* [Action item] The answer is every line in the data below that contains the word "wall".

----- Input material -----

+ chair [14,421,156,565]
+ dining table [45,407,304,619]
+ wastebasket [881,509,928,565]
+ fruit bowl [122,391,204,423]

-----
----- Input material -----

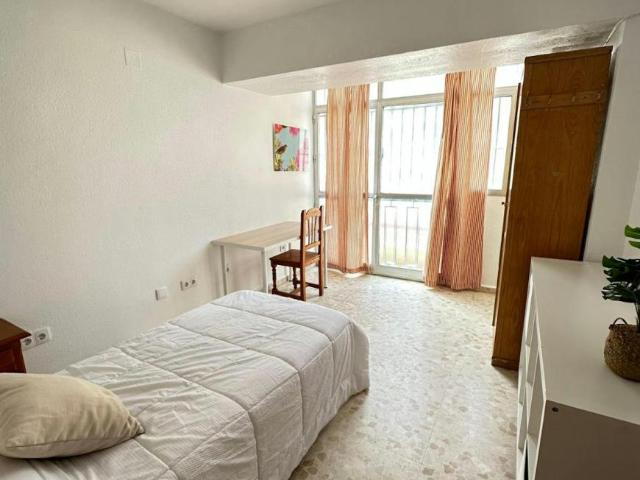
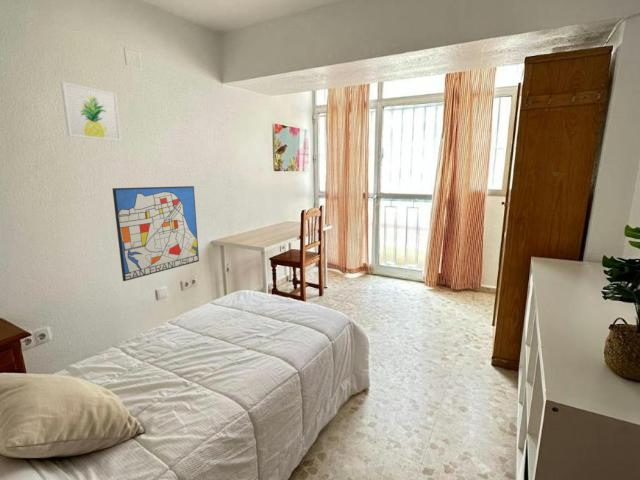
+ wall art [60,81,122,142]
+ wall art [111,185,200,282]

-----

* [Response for this exercise]
+ wall art [60,81,122,142]
+ wall art [111,185,200,282]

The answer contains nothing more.